"C’est vraiment la mauvaise surprise!" Dans un cabinet de la Clinique de procréation médicalement assistée (CPMA) à Lausanne, Anaïs Lamarque et sa femme Isabelle tombent des nues.
Leur médecin vient de leur apprendre que leur caisse maladie refuse de prendre en charge les frais liés à leur procréation médicalement assistée (PMA).
"Le mariage pour tous pour les lesbiennes, c’était un moyen de mettre la population suisse sur un pied d’égalité, donc on s’attendait à être aussi sur un pied d’égalité à ce niveau-là", témoigne Anaïs Lamarque mardi dans le 19h30 de la RTS.
Cette Fribourgeoise de 34 ans songe à fonder une famille avec sa femme depuis trois ans. "C'est une injustice parce que cela signifie que la PMA est réservée aux personnes qui peuvent se le permettre."
C'est une injustice parce que cela signifie que la PMA est réservée aux personnes qui peuvent se le permettre
Deux mille francs par insémination
Chaque tentative d’insémination artificielle coûte environ 2000 francs, avec un pourcentage de réussite limité. "On compte environ 25% de chances de grossesse par insémination. Trois inséminations donnent environ 50% de chances de tomber enceinte", détaille Daniel Wirthner, responsable de la banque de sperme de la CPMA.
L’établissement, le seul avec le CHUV à proposer ce type de prestations dans le canton de Vaud, a reçu à ce jour une quinzaine de demandes de PMA de la part de couples lesbiens.
Couples hétérosexuels remboursés
A l’inverse, les trois premières tentatives d’insémination artificielle (à ne pas confondre avec la fécondation in vitro, qui elle n’est jamais prise en charge par les assureurs, ndlr.) sont remboursées pour les couples hétérosexuels, en cas de stérilité d'un des deux conjoints.
Cette condition est précisément au coeur du traitement différencié entre couples lesbiens et hétérosexuels. "La stérilité est définie comme l’impossibilité de concevoir après une année de rapports potentiellement fécondants", explique Daniel Wirthner. "Or dans les cas de couples de même sexe, il n’y a pas à proprement parler de stérilité. Donc les caisses nous disent 'nous ne sommes pas concernées, on ne prend pas en charge le traitement'".
Pas stériles donc pas malades
Les caisses maladie s’en tiennent en effet au cadre fixé par la LAMal (loi sur l'assurance maladie), qui spécifie dans son art. 25 qu’un traitement est pris en charge à partir du moment où il y a une maladie. "Il n’y a donc pas d’inégalité de traitement", soutient Christophe Kämpf, porte-parole de santésuisse, l’association faîtière des caisses maladie.
Et d’ajouter que "si on voulait étendre le cadre de la prise en charge de prestations de procréation médicalement assistée, en dehors du cadre légal actuel, c’est-à-dire y compris en l’absence de problèmes médicaux avérés, il faudrait qu’il y ait un changement de loi. Et là, la balle serait dans le camp du Parlement."
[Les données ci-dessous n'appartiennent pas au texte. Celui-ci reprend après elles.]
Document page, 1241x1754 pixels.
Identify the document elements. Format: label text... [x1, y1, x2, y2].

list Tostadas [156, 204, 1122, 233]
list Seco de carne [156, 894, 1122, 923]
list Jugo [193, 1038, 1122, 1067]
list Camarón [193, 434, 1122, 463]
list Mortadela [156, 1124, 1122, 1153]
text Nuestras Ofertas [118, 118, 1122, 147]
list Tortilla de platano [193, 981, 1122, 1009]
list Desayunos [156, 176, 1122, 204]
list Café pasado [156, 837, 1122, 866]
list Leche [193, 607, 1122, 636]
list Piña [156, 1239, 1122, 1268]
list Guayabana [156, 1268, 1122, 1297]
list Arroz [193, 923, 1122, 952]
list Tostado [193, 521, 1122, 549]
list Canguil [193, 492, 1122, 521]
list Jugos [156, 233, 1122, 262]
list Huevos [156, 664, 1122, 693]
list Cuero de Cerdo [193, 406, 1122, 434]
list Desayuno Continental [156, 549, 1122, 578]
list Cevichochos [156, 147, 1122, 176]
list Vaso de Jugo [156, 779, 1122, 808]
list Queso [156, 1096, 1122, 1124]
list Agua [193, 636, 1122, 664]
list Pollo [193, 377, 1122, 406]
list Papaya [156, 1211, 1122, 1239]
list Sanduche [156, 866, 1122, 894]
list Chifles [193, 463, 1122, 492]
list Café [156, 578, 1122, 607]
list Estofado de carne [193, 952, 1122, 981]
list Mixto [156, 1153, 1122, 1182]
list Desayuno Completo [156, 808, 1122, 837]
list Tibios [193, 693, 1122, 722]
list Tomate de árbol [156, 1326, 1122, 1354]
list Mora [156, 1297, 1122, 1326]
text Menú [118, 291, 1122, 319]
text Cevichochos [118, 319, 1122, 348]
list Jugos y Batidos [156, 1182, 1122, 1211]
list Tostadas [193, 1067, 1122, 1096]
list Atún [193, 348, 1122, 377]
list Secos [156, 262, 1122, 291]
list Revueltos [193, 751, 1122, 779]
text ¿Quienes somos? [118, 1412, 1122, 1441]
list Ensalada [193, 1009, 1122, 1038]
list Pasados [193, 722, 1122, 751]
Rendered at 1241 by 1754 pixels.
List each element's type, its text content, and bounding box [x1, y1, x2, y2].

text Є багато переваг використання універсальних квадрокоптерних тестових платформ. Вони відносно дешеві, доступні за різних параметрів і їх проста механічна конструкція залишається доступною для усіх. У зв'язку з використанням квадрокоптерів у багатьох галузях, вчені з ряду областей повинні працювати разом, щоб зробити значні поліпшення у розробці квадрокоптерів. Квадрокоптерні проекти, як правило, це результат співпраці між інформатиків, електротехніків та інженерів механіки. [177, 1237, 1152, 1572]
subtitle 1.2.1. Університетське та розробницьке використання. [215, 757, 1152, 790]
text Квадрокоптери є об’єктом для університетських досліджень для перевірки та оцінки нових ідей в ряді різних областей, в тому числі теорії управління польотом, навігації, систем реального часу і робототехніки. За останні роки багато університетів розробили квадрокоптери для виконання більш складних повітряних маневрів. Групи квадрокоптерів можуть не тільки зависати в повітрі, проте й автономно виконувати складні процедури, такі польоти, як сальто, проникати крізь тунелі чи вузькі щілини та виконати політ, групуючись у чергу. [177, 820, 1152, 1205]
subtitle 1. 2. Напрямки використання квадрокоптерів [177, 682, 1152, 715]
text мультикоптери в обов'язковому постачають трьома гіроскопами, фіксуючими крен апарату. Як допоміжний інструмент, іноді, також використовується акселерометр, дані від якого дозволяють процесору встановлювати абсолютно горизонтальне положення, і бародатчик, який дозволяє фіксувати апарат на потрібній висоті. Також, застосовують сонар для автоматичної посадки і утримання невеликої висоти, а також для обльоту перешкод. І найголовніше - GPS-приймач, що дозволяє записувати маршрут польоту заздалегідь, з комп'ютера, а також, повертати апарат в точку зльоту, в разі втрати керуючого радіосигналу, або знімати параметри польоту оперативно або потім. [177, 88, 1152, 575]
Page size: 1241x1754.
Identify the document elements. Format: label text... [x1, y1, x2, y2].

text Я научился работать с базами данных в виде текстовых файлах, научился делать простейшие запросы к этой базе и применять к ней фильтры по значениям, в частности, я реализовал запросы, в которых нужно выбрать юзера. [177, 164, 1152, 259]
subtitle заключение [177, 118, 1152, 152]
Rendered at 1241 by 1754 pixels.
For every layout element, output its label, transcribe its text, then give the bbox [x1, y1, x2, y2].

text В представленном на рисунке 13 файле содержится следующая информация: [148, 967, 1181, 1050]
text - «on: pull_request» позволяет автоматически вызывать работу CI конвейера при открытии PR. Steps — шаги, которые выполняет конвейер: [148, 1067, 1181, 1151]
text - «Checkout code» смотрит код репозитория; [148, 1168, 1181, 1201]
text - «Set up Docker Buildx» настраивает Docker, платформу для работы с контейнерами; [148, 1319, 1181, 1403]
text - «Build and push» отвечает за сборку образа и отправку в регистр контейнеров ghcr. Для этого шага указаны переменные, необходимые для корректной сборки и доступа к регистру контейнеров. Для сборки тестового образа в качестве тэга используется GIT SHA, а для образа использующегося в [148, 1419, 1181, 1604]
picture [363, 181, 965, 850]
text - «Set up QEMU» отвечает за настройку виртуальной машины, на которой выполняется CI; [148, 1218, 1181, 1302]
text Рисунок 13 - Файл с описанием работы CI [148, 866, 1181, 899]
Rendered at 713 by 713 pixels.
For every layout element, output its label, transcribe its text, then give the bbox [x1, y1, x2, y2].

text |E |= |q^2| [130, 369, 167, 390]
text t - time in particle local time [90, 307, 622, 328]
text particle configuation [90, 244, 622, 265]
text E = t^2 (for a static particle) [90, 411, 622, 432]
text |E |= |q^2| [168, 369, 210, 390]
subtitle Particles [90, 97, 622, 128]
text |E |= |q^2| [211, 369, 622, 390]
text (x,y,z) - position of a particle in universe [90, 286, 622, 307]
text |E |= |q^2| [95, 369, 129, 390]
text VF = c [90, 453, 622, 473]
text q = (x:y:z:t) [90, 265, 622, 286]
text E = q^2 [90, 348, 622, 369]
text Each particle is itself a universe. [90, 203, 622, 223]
Une balle qu’entend bien saisir Lisa Mazzone (Les Vert.e.s/GE). Contactée par la RTS, la conseillère aux Etats confirme qu’elle mettra le sujet sur la table lors de la prochaine session cet automne.
Yoan Rithner
Véronique Boillet: "On réintroduit une différence de traitement fondée sur l'orientation sexuelle"
"Le droit de recourir à la PMA est protégé par la Constitution et la Convention européenne des droits de l'homme", rappelle Véronique Boillet, professeure de droit public à l'Université de Lausanne, sur le plateau du 19h30.
"A partir de là, toute limitation discriminatoire est prohibée. Le législateur a voulu mettre un terme à certaines inégalités en ouvrant le don de sperme aux couples de femmes. En limitant le remboursement de la PMA, on réintroduit finalement une différence de traitement fondée sur l'orientation sexuelle", estime la spécialiste.
Selon elle, ce n'est pas forcément au Parlement d'agir. "On peut déjà se demander comment interpréter le cadre légal actuellement en vigueur de façon conforme à la Constitution et à la Convention européenne des droits de l'Homme."
"Est-ce que les caisses-maladie sont trop restrictives? C'est une question clairement juridique, d'interprétation. Les femmes concernées ont toujours la possibilité de recourir, de contester la décision des autorités et potentiellement d'obtenir gain de cause devant le Tribunal fédéral, voire jusqu'à la Cour européenne des droits de l'Homme", relève Véronique Boillet.